■ **Problem statement**: Below are some entries; can you quote all of them exactly?

***

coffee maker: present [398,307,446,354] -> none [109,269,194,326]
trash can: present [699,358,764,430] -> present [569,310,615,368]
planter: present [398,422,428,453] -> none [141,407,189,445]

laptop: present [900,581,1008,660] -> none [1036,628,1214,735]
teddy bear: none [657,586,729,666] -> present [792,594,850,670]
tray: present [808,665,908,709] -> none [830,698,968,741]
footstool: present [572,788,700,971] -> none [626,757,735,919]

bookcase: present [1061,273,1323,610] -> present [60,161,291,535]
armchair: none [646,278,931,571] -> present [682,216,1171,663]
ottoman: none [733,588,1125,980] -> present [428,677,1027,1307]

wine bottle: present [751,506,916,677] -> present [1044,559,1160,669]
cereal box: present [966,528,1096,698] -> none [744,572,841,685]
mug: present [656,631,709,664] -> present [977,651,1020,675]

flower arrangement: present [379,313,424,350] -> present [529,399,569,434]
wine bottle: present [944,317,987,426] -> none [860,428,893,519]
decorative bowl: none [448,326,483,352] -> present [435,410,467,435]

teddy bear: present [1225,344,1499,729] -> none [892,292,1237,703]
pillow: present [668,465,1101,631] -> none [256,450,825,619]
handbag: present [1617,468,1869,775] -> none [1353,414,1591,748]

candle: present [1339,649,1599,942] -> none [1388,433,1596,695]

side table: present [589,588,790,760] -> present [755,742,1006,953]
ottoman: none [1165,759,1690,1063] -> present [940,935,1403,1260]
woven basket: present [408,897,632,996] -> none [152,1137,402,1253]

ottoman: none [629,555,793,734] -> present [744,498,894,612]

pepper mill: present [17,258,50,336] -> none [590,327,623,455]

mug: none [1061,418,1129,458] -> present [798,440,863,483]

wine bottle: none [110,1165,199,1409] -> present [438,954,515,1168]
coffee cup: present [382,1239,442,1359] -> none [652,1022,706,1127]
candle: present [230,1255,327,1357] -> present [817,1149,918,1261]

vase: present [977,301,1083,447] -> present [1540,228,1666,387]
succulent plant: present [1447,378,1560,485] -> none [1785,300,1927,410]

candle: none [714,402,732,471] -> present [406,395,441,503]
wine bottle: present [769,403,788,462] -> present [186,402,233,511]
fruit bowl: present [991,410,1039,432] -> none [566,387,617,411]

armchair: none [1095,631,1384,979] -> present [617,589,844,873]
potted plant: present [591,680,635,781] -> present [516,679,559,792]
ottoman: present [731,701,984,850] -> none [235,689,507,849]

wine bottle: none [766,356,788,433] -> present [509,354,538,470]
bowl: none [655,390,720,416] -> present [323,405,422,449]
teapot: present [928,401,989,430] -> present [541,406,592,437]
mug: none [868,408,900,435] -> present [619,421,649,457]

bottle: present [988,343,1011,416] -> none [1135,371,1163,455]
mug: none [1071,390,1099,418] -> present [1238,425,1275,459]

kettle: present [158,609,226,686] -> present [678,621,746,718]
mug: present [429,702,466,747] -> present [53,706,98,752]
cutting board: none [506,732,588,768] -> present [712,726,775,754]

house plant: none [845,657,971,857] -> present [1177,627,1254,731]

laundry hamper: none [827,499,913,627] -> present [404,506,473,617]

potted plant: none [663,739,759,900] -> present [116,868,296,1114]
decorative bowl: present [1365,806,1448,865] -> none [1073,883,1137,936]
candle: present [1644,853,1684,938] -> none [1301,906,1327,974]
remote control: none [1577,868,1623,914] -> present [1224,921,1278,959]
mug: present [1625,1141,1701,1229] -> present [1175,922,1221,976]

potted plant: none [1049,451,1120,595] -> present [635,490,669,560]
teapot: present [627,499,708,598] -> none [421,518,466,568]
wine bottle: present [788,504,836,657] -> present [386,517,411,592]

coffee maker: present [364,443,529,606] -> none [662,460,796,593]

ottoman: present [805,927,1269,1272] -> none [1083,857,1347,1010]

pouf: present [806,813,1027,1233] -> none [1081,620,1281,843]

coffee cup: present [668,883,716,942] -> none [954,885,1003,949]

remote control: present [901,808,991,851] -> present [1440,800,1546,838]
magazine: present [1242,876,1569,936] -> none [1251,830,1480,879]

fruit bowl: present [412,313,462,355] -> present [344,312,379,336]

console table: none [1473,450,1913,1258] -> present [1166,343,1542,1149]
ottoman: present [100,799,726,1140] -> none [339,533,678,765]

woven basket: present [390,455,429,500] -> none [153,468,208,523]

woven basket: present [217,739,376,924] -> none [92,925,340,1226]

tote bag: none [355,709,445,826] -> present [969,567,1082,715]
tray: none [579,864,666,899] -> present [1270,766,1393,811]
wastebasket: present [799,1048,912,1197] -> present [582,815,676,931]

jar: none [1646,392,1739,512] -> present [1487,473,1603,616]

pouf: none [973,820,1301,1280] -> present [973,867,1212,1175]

***

■ **Solved problem**:
coffee maker: present [398,307,446,354] -> none [109,269,194,326]
trash can: present [699,358,764,430] -> present [569,310,615,368]
planter: present [398,422,428,453] -> none [141,407,189,445]

laptop: present [900,581,1008,660] -> none [1036,628,1214,735]
teddy bear: none [657,586,729,666] -> present [792,594,850,670]
tray: present [808,665,908,709] -> none [830,698,968,741]
footstool: present [572,788,700,971] -> none [626,757,735,919]

bookcase: present [1061,273,1323,610] -> present [60,161,291,535]
armchair: none [646,278,931,571] -> present [682,216,1171,663]
ottoman: none [733,588,1125,980] -> present [428,677,1027,1307]

wine bottle: present [751,506,916,677] -> present [1044,559,1160,669]
cereal box: present [966,528,1096,698] -> none [744,572,841,685]
mug: present [656,631,709,664] -> present [977,651,1020,675]

flower arrangement: present [379,313,424,350] -> present [529,399,569,434]
wine bottle: present [944,317,987,426] -> none [860,428,893,519]
decorative bowl: none [448,326,483,352] -> present [435,410,467,435]

teddy bear: present [1225,344,1499,729] -> none [892,292,1237,703]
pillow: present [668,465,1101,631] -> none [256,450,825,619]
handbag: present [1617,468,1869,775] -> none [1353,414,1591,748]

candle: present [1339,649,1599,942] -> none [1388,433,1596,695]

side table: present [589,588,790,760] -> present [755,742,1006,953]
ottoman: none [1165,759,1690,1063] -> present [940,935,1403,1260]
woven basket: present [408,897,632,996] -> none [152,1137,402,1253]

ottoman: none [629,555,793,734] -> present [744,498,894,612]

pepper mill: present [17,258,50,336] -> none [590,327,623,455]

mug: none [1061,418,1129,458] -> present [798,440,863,483]

wine bottle: none [110,1165,199,1409] -> present [438,954,515,1168]
coffee cup: present [382,1239,442,1359] -> none [652,1022,706,1127]
candle: present [230,1255,327,1357] -> present [817,1149,918,1261]

vase: present [977,301,1083,447] -> present [1540,228,1666,387]
succulent plant: present [1447,378,1560,485] -> none [1785,300,1927,410]

candle: none [714,402,732,471] -> present [406,395,441,503]
wine bottle: present [769,403,788,462] -> present [186,402,233,511]
fruit bowl: present [991,410,1039,432] -> none [566,387,617,411]

armchair: none [1095,631,1384,979] -> present [617,589,844,873]
potted plant: present [591,680,635,781] -> present [516,679,559,792]
ottoman: present [731,701,984,850] -> none [235,689,507,849]

wine bottle: none [766,356,788,433] -> present [509,354,538,470]
bowl: none [655,390,720,416] -> present [323,405,422,449]
teapot: present [928,401,989,430] -> present [541,406,592,437]
mug: none [868,408,900,435] -> present [619,421,649,457]

bottle: present [988,343,1011,416] -> none [1135,371,1163,455]
mug: none [1071,390,1099,418] -> present [1238,425,1275,459]

kettle: present [158,609,226,686] -> present [678,621,746,718]
mug: present [429,702,466,747] -> present [53,706,98,752]
cutting board: none [506,732,588,768] -> present [712,726,775,754]

house plant: none [845,657,971,857] -> present [1177,627,1254,731]

laundry hamper: none [827,499,913,627] -> present [404,506,473,617]

potted plant: none [663,739,759,900] -> present [116,868,296,1114]
decorative bowl: present [1365,806,1448,865] -> none [1073,883,1137,936]
candle: present [1644,853,1684,938] -> none [1301,906,1327,974]
remote control: none [1577,868,1623,914] -> present [1224,921,1278,959]
mug: present [1625,1141,1701,1229] -> present [1175,922,1221,976]

potted plant: none [1049,451,1120,595] -> present [635,490,669,560]
teapot: present [627,499,708,598] -> none [421,518,466,568]
wine bottle: present [788,504,836,657] -> present [386,517,411,592]

coffee maker: present [364,443,529,606] -> none [662,460,796,593]

ottoman: present [805,927,1269,1272] -> none [1083,857,1347,1010]

pouf: present [806,813,1027,1233] -> none [1081,620,1281,843]

coffee cup: present [668,883,716,942] -> none [954,885,1003,949]

remote control: present [901,808,991,851] -> present [1440,800,1546,838]
magazine: present [1242,876,1569,936] -> none [1251,830,1480,879]

fruit bowl: present [412,313,462,355] -> present [344,312,379,336]

console table: none [1473,450,1913,1258] -> present [1166,343,1542,1149]
ottoman: present [100,799,726,1140] -> none [339,533,678,765]

woven basket: present [390,455,429,500] -> none [153,468,208,523]

woven basket: present [217,739,376,924] -> none [92,925,340,1226]

tote bag: none [355,709,445,826] -> present [969,567,1082,715]
tray: none [579,864,666,899] -> present [1270,766,1393,811]
wastebasket: present [799,1048,912,1197] -> present [582,815,676,931]

jar: none [1646,392,1739,512] -> present [1487,473,1603,616]

pouf: none [973,820,1301,1280] -> present [973,867,1212,1175]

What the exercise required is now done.